**WORK ORDER**
How many of the rows below contain the word "Consultancy"? Count them and reply with the number alone.

EXERCISE DATA section start

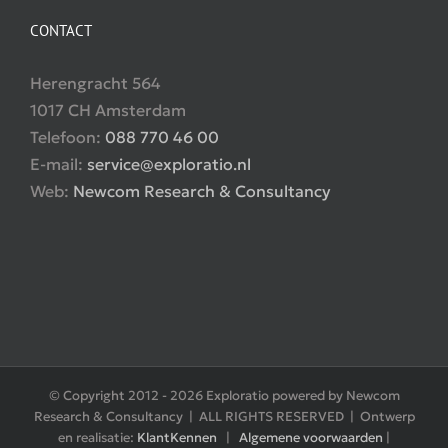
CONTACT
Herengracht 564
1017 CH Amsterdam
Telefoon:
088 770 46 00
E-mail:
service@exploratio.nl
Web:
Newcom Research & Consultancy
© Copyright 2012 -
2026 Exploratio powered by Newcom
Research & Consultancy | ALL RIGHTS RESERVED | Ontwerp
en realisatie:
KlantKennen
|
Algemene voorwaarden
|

EXERCISE DATA section end
EXERCISE DATA section start

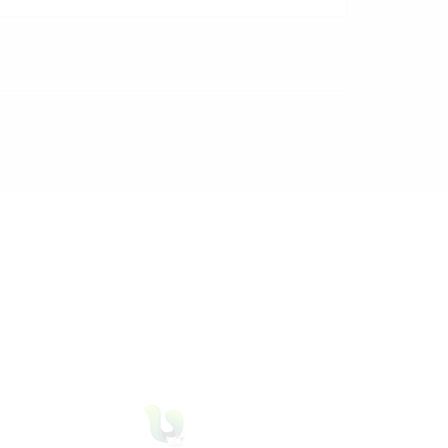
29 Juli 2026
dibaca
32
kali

EXERCISE DATA section end

**EXPECTED ANSWER**
2